Your objective: Which lines in the material below contain the word "Florida"? Gather every one of them.

Given entries:
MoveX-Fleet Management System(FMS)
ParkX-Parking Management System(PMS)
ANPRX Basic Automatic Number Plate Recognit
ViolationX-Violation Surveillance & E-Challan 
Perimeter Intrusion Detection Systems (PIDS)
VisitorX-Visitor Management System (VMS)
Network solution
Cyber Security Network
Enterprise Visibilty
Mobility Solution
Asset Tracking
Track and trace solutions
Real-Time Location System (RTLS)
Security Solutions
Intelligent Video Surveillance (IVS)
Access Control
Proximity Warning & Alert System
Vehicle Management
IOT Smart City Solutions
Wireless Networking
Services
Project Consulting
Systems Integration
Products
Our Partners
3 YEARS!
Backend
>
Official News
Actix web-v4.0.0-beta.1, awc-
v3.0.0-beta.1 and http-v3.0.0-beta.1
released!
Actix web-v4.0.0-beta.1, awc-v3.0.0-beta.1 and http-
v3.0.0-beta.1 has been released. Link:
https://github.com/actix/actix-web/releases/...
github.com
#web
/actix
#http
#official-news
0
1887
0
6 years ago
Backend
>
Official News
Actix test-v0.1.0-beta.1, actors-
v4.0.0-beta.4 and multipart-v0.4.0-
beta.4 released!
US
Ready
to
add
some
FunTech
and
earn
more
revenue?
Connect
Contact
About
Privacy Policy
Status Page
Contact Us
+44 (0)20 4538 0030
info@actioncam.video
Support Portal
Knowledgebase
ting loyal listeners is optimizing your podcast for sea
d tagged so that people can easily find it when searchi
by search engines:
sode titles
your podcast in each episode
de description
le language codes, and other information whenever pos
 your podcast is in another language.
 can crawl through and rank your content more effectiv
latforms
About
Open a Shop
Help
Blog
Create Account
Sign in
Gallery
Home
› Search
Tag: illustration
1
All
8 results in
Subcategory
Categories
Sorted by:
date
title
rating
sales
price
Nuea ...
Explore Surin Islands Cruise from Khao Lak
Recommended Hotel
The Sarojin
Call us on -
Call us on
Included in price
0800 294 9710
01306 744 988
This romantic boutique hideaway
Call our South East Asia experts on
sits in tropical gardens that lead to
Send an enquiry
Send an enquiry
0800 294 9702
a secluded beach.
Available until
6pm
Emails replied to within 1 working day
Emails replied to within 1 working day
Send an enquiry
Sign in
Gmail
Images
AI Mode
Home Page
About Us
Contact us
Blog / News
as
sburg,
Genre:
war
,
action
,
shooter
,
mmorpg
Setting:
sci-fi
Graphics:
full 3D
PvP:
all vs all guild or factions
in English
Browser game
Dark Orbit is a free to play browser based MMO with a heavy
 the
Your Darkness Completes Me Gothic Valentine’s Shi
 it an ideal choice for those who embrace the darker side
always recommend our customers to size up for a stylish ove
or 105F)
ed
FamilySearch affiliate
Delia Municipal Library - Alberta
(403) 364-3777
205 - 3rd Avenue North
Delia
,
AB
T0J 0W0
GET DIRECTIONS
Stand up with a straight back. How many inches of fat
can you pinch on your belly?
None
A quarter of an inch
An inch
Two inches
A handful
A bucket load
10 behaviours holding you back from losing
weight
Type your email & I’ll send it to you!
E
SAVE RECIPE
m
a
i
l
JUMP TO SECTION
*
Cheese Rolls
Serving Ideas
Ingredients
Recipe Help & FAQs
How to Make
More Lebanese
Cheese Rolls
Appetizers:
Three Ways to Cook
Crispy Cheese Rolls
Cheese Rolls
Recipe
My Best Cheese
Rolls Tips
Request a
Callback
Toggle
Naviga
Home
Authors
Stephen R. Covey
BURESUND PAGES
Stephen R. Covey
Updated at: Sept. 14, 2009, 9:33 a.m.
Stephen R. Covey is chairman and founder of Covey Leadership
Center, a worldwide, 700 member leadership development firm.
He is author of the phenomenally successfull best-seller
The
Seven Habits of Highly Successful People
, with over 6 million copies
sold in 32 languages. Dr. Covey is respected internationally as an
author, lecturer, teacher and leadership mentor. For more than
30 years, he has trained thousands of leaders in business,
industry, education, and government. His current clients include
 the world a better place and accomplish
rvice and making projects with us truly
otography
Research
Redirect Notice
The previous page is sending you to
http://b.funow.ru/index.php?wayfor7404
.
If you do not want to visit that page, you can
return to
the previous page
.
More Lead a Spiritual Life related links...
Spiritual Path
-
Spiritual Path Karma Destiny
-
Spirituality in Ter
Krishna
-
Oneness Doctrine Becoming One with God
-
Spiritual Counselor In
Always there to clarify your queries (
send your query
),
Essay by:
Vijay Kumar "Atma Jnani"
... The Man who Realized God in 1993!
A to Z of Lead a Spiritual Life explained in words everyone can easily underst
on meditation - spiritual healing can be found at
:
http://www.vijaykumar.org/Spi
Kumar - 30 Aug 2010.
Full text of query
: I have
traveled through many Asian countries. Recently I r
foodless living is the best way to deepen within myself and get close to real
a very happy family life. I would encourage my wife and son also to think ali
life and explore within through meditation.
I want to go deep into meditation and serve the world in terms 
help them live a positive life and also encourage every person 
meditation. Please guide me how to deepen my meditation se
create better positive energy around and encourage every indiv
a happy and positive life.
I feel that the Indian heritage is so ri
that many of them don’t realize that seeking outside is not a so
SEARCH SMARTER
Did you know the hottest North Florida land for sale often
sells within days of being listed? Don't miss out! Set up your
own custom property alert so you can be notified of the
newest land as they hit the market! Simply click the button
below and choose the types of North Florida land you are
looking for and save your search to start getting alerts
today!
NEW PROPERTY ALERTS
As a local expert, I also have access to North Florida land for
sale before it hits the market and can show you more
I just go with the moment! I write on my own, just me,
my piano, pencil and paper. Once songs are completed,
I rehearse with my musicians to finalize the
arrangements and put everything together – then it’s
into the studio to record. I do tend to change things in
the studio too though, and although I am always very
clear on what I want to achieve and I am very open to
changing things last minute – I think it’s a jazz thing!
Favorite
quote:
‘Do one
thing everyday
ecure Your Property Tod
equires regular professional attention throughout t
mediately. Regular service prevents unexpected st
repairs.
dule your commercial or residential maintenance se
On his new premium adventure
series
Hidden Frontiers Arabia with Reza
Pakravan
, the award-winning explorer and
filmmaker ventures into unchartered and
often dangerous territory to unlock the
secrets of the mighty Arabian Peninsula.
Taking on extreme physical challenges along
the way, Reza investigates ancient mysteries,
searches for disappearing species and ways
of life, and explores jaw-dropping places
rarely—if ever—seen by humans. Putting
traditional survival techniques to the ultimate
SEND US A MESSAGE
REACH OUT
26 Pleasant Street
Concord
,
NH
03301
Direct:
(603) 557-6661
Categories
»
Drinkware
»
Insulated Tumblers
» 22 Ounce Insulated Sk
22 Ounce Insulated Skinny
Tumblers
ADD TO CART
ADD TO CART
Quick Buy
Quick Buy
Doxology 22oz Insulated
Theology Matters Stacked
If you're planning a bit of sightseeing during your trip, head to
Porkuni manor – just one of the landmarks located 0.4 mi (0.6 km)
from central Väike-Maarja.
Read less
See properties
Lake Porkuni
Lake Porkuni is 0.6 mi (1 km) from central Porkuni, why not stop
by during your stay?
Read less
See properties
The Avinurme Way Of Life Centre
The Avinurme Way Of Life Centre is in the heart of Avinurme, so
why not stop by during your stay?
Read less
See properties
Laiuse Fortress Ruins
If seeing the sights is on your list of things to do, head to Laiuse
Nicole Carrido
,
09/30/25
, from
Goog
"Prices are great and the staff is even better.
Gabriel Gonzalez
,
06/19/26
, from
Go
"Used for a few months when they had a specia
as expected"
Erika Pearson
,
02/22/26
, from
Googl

Solution to this problem:
Did you know the hottest North Florida land for sale often
below and choose the types of North Florida land you are
As a local expert, I also have access to North Florida land for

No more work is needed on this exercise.